• _Tarefa 1_
No trecho sobre a Covid-19 e a imunidade social, que tipo de parlamento o texto afirma ser necessário?
• _Tarefa 2_
Prossiga o texto sobre a Covid-19 e a imunidade social, começando logo após a última frase apresentada.

• _Trecho para leitura_

+-------+

Ao contrário do que se possa imaginar, nossa saúde não virá
da imposição de fronteiras ou separação, mas de um novo
entendimento da comunidade com todos os seres vivos, de
um novo equilíbrio com outros seres vivos do planeta.
Precisamos de um parlamento do corpo planetário, um
parlamento não definido em termos de identidade ou política
de nacionalidade, um parlamento dos corpos vivos
(vulneráveis) que vivem no planeta Terra. O evento Covid-19
e suas consequências nos chamam a nos libertar de uma vez
por todas da violência com a qual definimos nossa imunidade
social.
A cura e a recuperação não podem ser um simples gesto
imunológico negativo de afastamento do social, de
fechamento da comunidade. A cura e o cuidado só podem
emergir de um processo de transformação política. Curarmos
a nós mesmos como sociedade significaria inventar uma nova
comunidade além das políticas de identidade e fronteira com
as quais até agora produzimos soberania, mas também além
da redução da vida à sua biovigilância cibernética. Seguir
vivo, permanecer vivo como um planeta, contra o vírus, mas
também contra o que pode acontecer, significa implementar
formas estruturais de cooperação planetária. Como o vírus
sofre mutação, se queremos resistir à submissão, também
devemos sofrer mutações.

+-------+

• _Dados em análise_
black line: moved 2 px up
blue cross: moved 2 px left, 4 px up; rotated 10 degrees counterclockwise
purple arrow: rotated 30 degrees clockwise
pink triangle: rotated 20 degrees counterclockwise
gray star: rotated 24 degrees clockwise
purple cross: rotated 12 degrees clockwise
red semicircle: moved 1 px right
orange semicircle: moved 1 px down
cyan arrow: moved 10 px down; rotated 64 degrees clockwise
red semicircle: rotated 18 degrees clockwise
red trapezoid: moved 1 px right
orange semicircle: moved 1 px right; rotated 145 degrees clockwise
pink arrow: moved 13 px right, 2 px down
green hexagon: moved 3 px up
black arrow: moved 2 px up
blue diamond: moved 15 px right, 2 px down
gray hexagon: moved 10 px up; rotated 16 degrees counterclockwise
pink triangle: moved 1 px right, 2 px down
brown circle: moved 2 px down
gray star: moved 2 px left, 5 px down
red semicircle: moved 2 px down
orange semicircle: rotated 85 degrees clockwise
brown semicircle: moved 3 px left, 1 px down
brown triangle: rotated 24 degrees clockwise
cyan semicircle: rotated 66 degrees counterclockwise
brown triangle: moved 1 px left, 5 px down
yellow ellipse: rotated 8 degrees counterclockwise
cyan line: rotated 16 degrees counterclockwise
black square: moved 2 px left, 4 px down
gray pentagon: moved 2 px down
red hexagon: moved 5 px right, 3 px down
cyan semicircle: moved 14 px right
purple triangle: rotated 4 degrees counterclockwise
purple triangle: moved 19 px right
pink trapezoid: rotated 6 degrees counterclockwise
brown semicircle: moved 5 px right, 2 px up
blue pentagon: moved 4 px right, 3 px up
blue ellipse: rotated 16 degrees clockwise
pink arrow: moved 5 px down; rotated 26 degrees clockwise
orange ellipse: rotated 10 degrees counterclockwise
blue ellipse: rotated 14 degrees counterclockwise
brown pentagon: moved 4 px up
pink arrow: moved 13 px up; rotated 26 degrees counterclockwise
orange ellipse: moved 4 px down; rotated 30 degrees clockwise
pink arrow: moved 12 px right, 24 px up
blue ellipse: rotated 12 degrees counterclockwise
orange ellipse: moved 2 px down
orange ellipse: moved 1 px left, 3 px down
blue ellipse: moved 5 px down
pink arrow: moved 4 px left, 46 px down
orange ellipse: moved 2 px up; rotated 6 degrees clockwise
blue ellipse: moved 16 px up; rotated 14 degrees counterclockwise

+-------+

• _Resposta 1_
Um parlamento do corpo planetário: um parlamento dos corpos vivos (vulneráveis) que vivem no planeta Terra, não definido em termos de identidade ou política de nacionalidade.

• _Resposta 2_
É necessário passar de uma mutação forçada para uma
mutação deliberada. Devemos nos reapropriar criticamente
das técnicas biopolíticas e de seus dispositivos
farmacopornográficos. Antes de tudo, é imperativo mudar a
relação de nossos corpos com as máquinas de biovigilância e
biocontrole: elas não são apenas dispositivos de
comunicação. Temos que aprender coletivamente a alterá-
las. Mas também é necessário nos desalinhar. Os governos
chamam ao confinamento e ao teletrabalho. Sabemos que, na
verdade, eles nos chamam à descoletivização e ao
telecontrole. Vamos usar o tempo e a força do confinamento
para estudar as tradições de luta e de resistência das minorias
que nos ajudaram a sobreviver até agora. Vamos desligar os
celulares, desconectar a Internet. Façamos o grande blecaute
diante dos satélites que nos observam e imaginemos juntos a
revolução que virá.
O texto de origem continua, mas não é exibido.